Kubik Leadership Perkenalkan Solusi Transformasi Kepemimpinan di Indonesia

Foto: Istimewa

Hasil studi menunjukkan bahwa organisasi yang berhasil dan sukses dalam lingkungan yang dinamis adalah mereka yang menerapkan strategi dualitas (ambidextrous) yang bisa menjawab tantangan tersebut (eksplorasi: dynamic capability; eksploitasi: operational excellence). Namun, belum semua pemimpin khususnya di level middle management mengetahui bagaimana mengembangkan kepemimpinan ambidextrous dan mempraktikannya secara konkret di ruang lingkup kewenangannya.

Oleh karena hal tersebut, Kubik Leadership sebagai solution partner bidang kepemimpinan yang telah dipercaya oleh berbagai perusahaan di Indonesia memperkenalkan sekaligus menyeleggarakan Ambidextrous Leadership Training di Jakarta dan dihadiri puluhan pemimpin korporasi dari para manager hingga direksi dari perusahaan nasional dan multinasional.

Forum tersebut dibuka dengan sesi dari Atok R. Aryanto, strategic leadership expert sekaligus Direktur Kubik Leadership yang menjelaskan tentang ambidextrous organization yaitu organisasi mempunyai kemampuan mengelola dua aspek kritis secara seimbang walaupun itu kontradiktif, yang eksploitasi dan eksplorasi.

“Ada tiga peran wajib bagi mereka yang ambidextrous leader yaitu entrepreneur, leader dan manajer. Seorang entrepreneur jeli dalam melihat dan menangkap peluang baru, berfikir visioner dan berani mengambil risiko terukur. Seorang leader dapat mengelola perubahan dan mampu menggerakkan anggota tim, sehingga mampu melahirkan pemimpin baru dari anggota timnya. Terakhir, yaitu manajer yang mampu mengopimalkan kegiatan operational dan mengelola sumbe rdaya secara efektif”,” jelas Jamil Azzaini, Co-founder Kubik Leadership sekaligus Inspirator SuksesMulia. dalam keterangan tertulis (23/10/2024).

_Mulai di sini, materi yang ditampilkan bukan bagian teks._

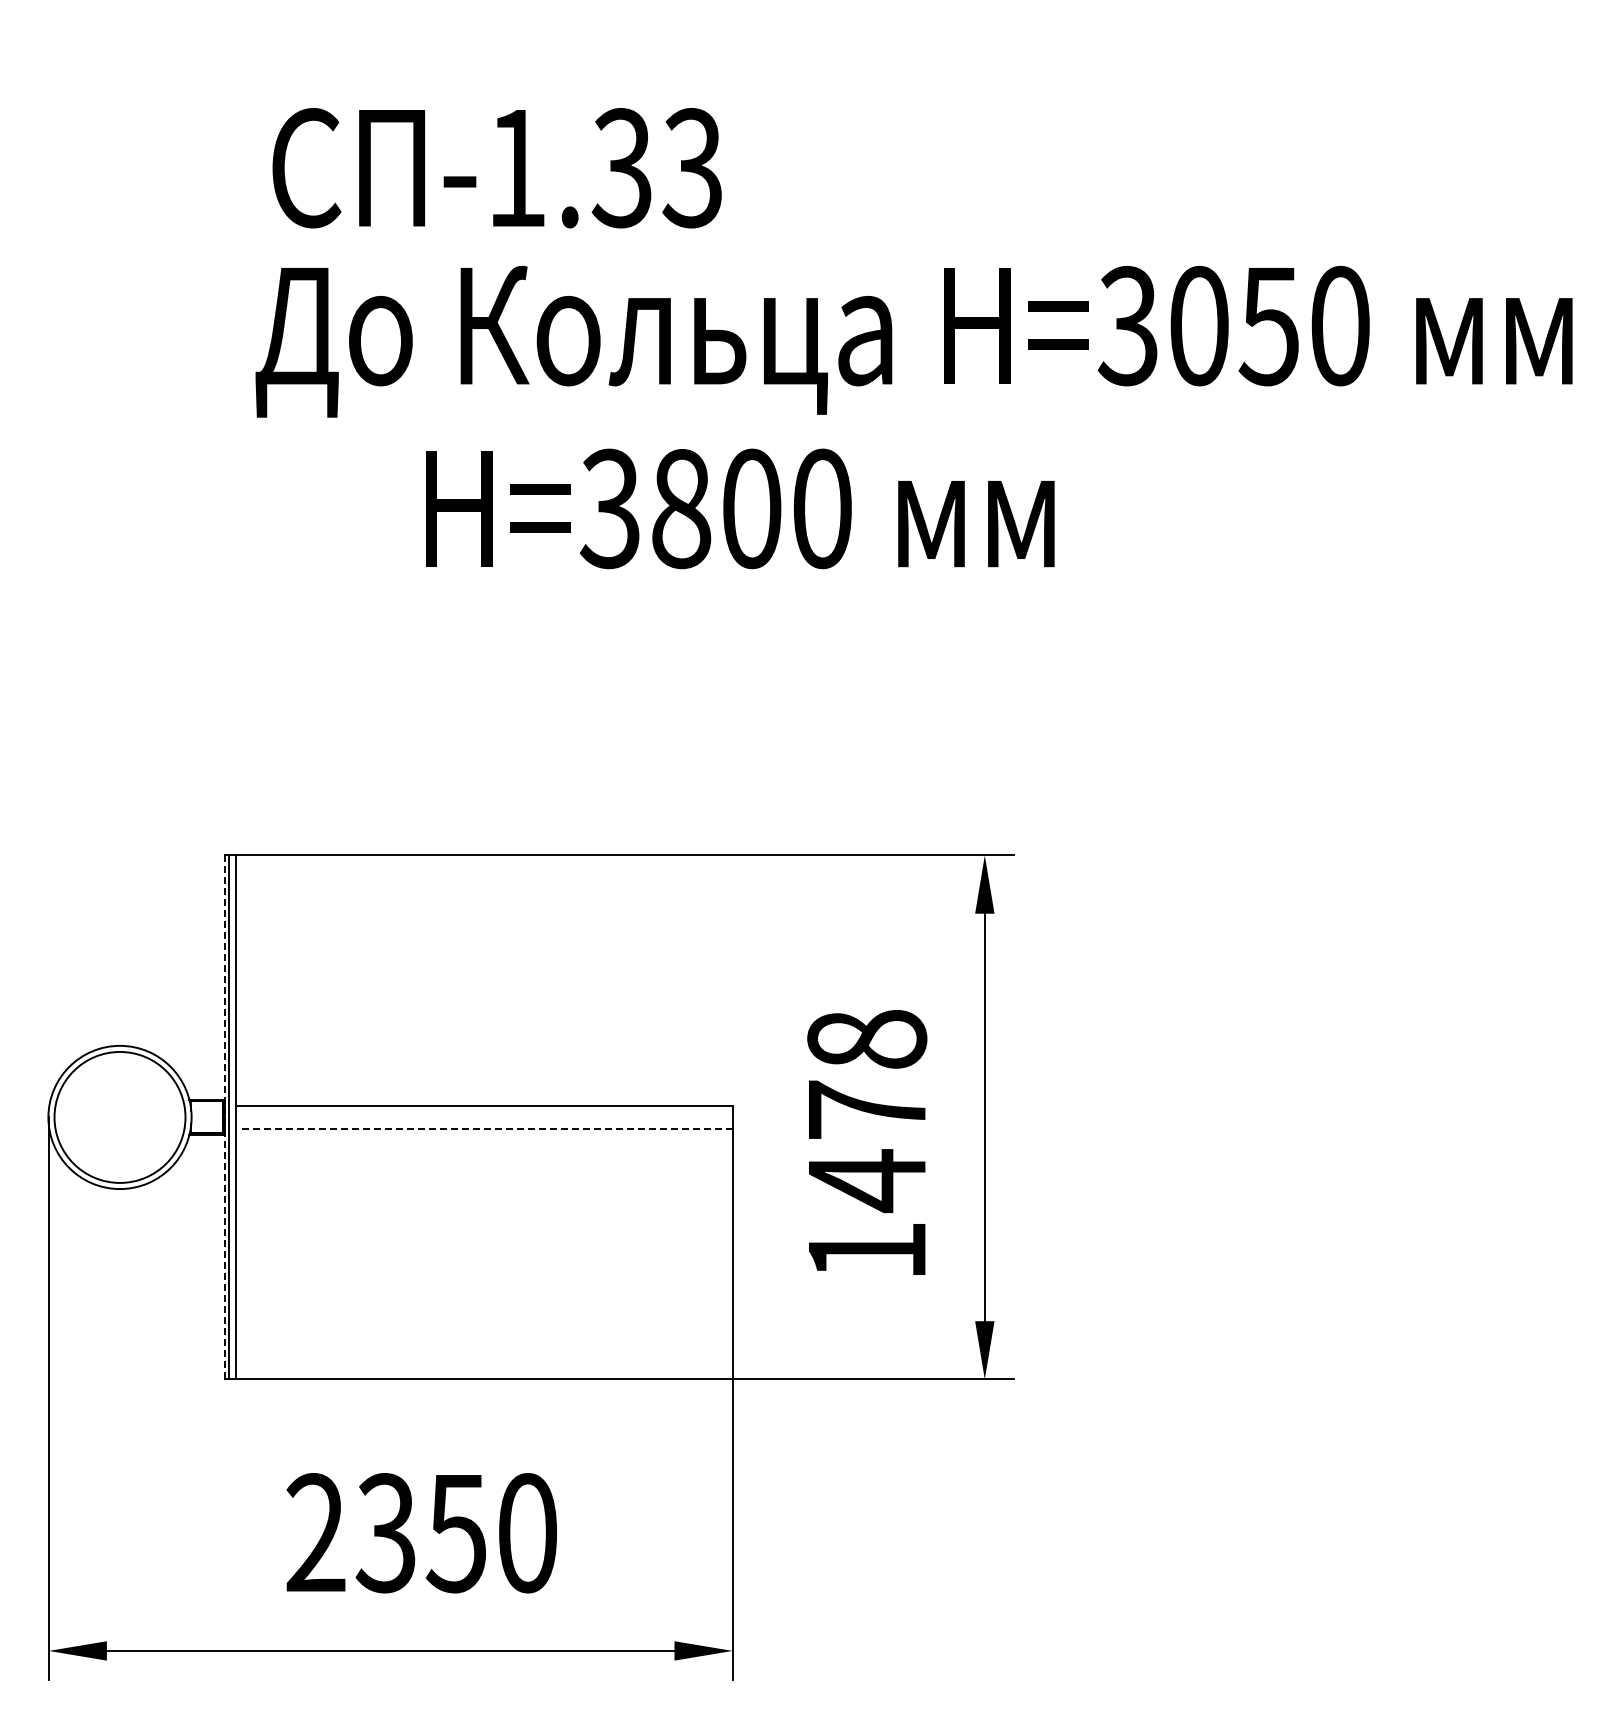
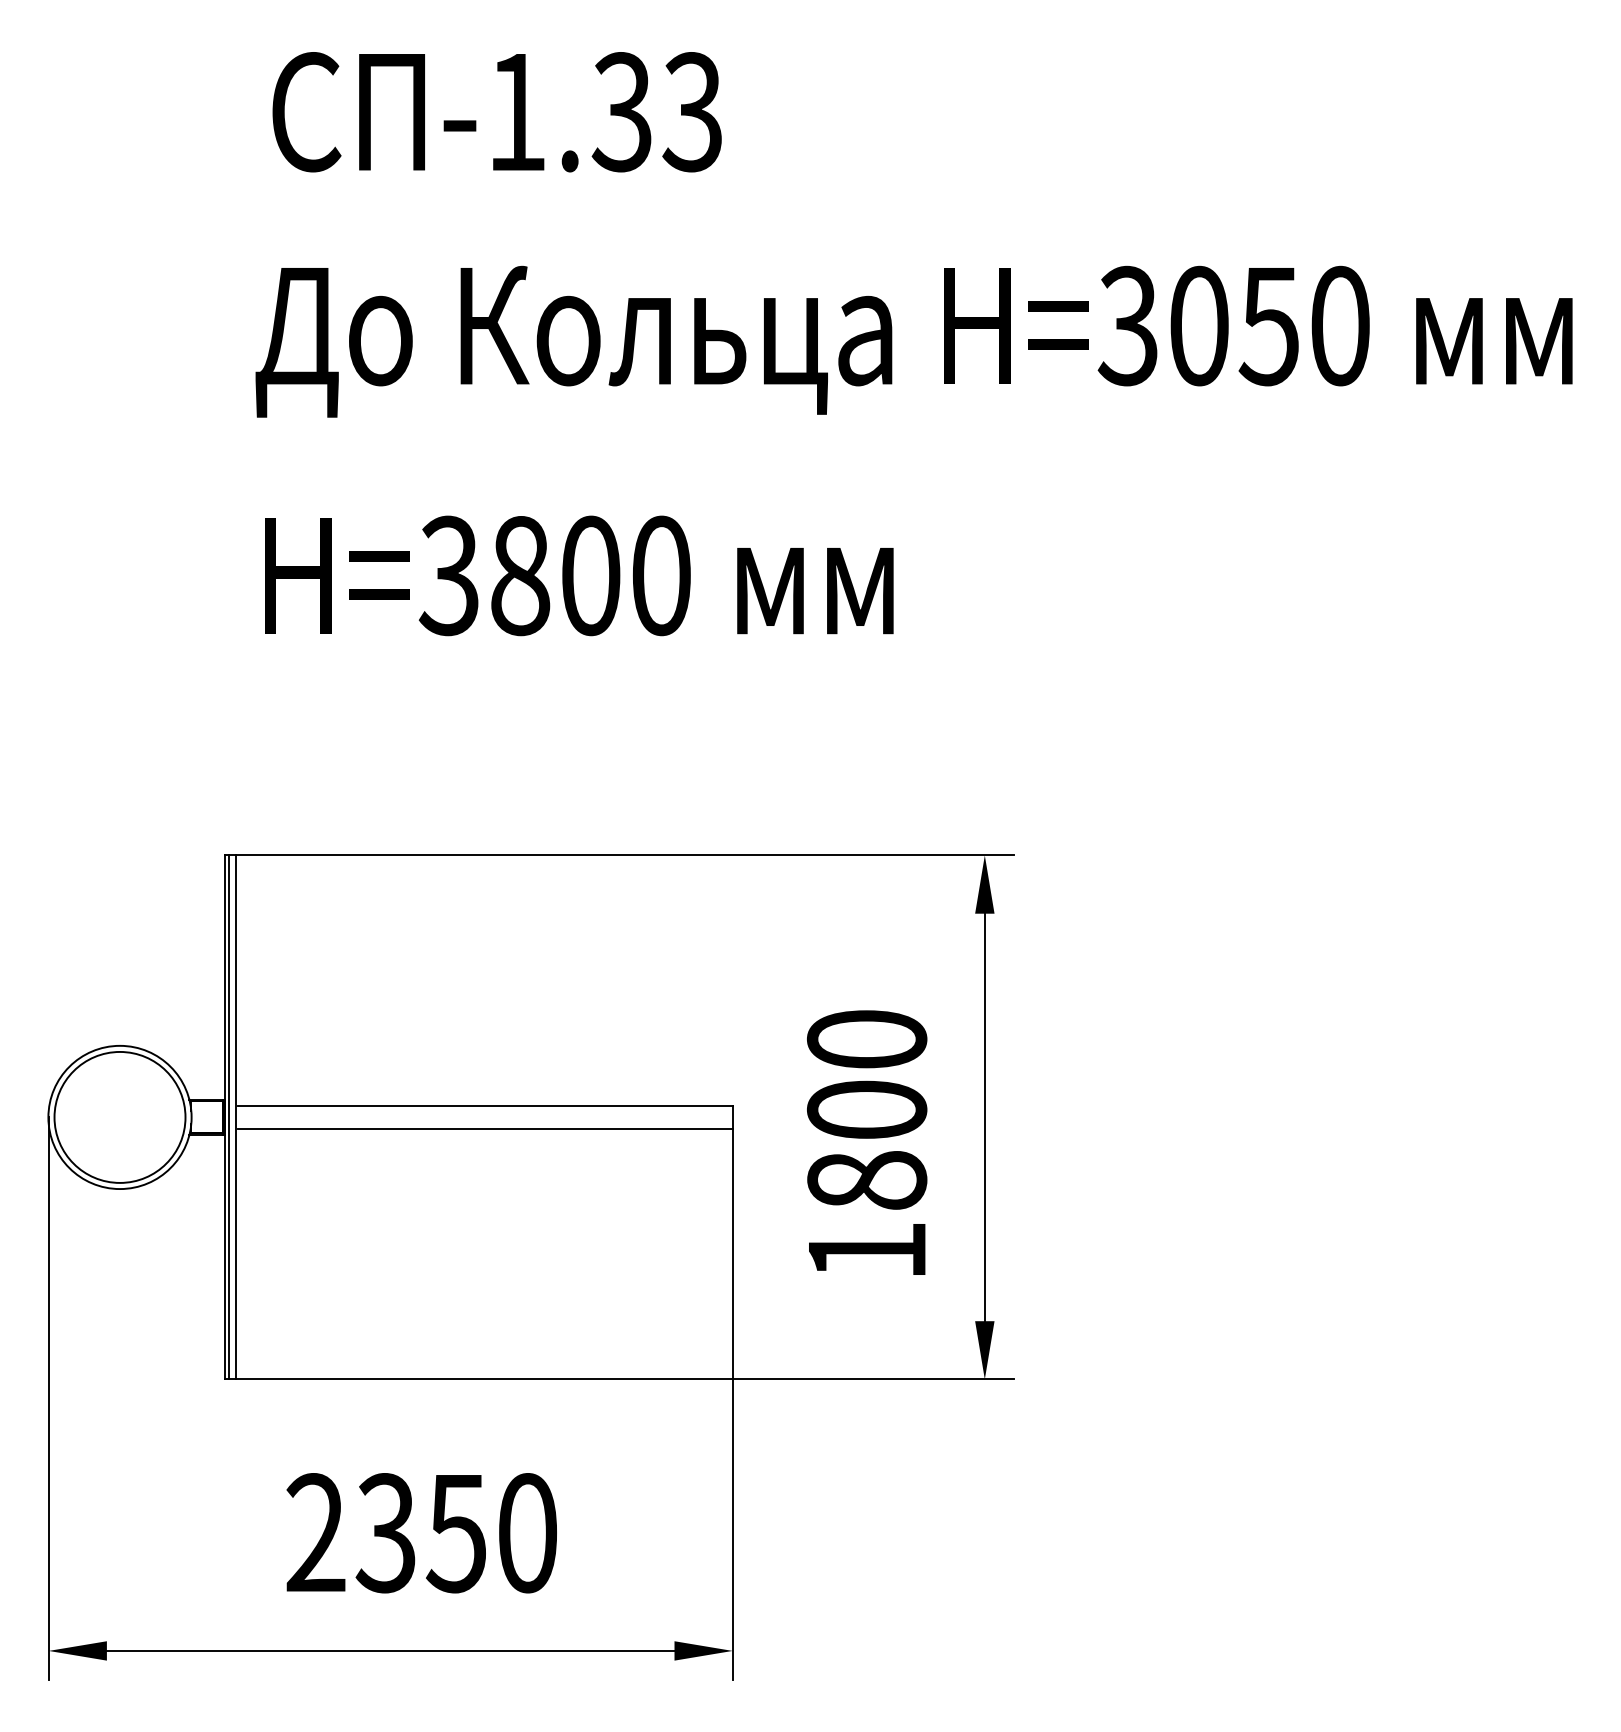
text at (496, 168) position: (496, 168) -> (496, 112)
text at (740, 508) position: (740, 508) -> (579, 575)
text at (867, 1111): 1478 -> 1800
line at (224, 1117): dashed -> solid
line at (484, 1129): dashed -> solid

Dalam acara tersebut juga menghadirkan Direktur Kubik Coaching, Fauzi Rachmanto, yang menjelaskan bahwa transformasi organisasi tidak selalu berhasil meskipun proses bisnisnya sudah diubah dan teknologinya sudah diperbaharui tetapi organisasi melupakan faktor ketiga yaitu people dan untuk merubah people harus mulai dari para pemimpin di organisasi tersebut. Dia juga memapaparkan ada tiga hal dalam proses ambidextrous leadership yaitu: enhance switching flexibility, exhibit opening behavior, dan ensure closing behavior.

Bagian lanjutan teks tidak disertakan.